Antrian para warga masyarakat begitu padat, mereka yang datang dari pagi hingga siang belum bisa terlayani karena Saking banyaknya yang datang, rasa lapar masyarakat yang telah lama menunggu tak lagi bisa mereka tahan, mau balikkerumah untuk makan mereka merasa tanggung takut tidak terlayani karena sudah lama menunggu, hingga akhirnya Konsumsi yang disediakan Panitia untuk para narasumber habis mereka lahap tanpa permisi, karena rasa lapar para warga yang harus berjubel di bawah matahari , tenda yang tersedia tidak mampu menampung lagi. Jumlah yang datang mengadu hanya bisa tercatat sebanyak 545. Tidak tertibnya masyarakat untuk mengikuti alur pendaftaran menyebabkan kami banyak kehilangan waktu mencatat yang mendaftar sehingga yang lainnya tidak terdaftar karena waktu konsultasi di batasi hanya sampai siang saja.

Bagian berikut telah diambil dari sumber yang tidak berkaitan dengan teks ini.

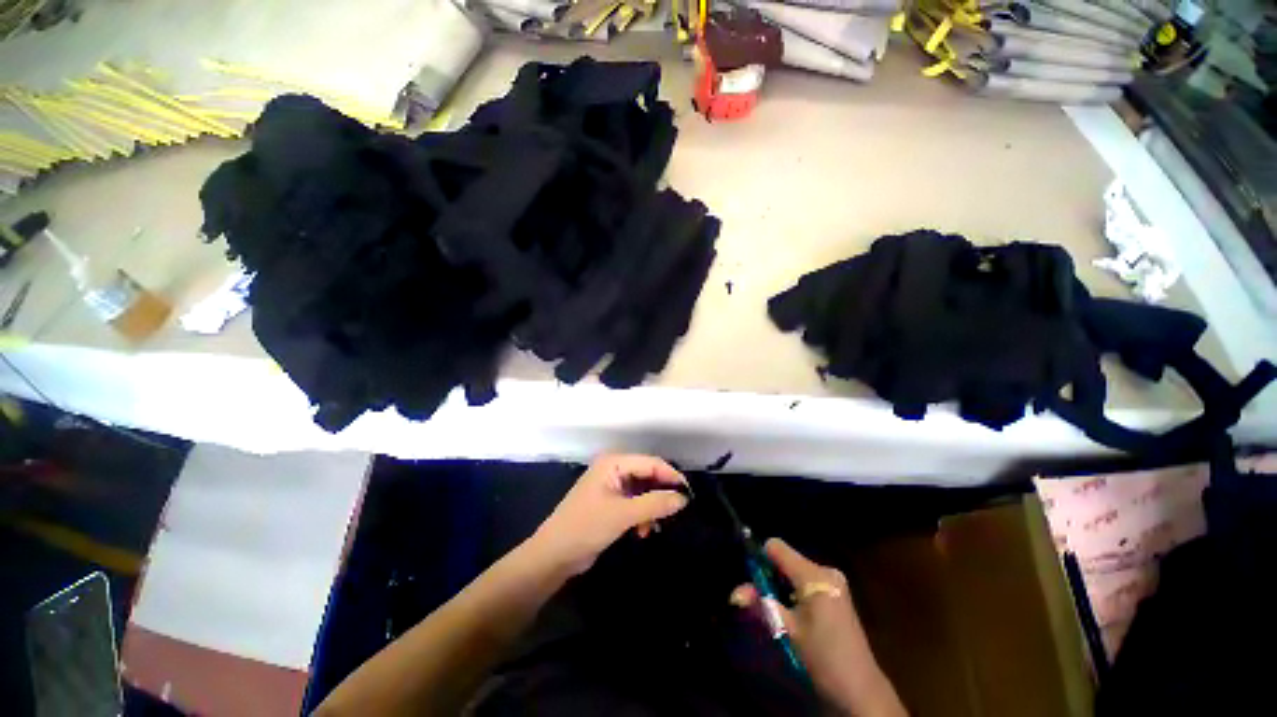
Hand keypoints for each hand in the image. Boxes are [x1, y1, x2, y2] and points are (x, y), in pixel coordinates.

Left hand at [530, 454, 689, 575]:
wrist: (554, 555)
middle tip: (678, 511)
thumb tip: (683, 498)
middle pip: (647, 475)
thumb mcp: (623, 515)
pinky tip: (643, 531)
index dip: (671, 476)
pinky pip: (635, 502)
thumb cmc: (586, 527)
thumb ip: (654, 504)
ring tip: (656, 526)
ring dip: (652, 507)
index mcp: (614, 463)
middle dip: (661, 493)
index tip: (690, 494)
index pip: (651, 462)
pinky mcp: (611, 502)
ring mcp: (612, 485)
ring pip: (643, 490)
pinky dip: (642, 515)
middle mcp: (614, 469)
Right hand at [731, 538, 905, 716]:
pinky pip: (807, 582)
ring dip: (782, 586)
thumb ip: (761, 605)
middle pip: (786, 559)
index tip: (752, 580)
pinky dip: (795, 592)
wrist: (860, 690)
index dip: (760, 559)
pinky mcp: (837, 594)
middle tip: (764, 602)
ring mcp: (834, 582)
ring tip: (781, 613)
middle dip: (770, 576)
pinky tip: (796, 616)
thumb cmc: (823, 657)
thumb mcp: (787, 631)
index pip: (776, 547)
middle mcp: (825, 570)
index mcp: (814, 574)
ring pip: (795, 572)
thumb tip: (735, 593)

Disinilah aku baru menyadari bahwa sebenarnya aku bukanlah perempuan bodoh yang harus di buang seperti yang dilakukan suamiku dulu, dia mebuangku demi perempuan lain meski telah berupayakeras membantunya dan memperjuangkannya sebagai kepala desa hingga menjabat 2 periode namun dia tetap saja membuangku, menganggapku sudah tak berguna, hingga menjadikanku terpuruk setelah berpisah, namun hari ini disinilah aku mulai merasa bahwa aku adalah perempuan hebat bermanfaat bagi masyarakat banyak. Hingga kini setelah menjabat sebagai staf desa yang di angkat oleh kepala desa yang baru menggantikan jabatan suamiku dulu, setiap masyarakat yang membutuhkan pelayanan surat identitas diri dan kartu perlindungan sosial lainnya pasti datang ke kantor desa untuk mencarku, mereka meminta bantuanku, masih banyaknya masyarakat yang belum memiliki identitas diri yang lengkap membuat meja ku selalu rame akan kehadiran mereka yang membutuhkan. Begitulah sibuknya aku saat ini sejak mengenal Pekka.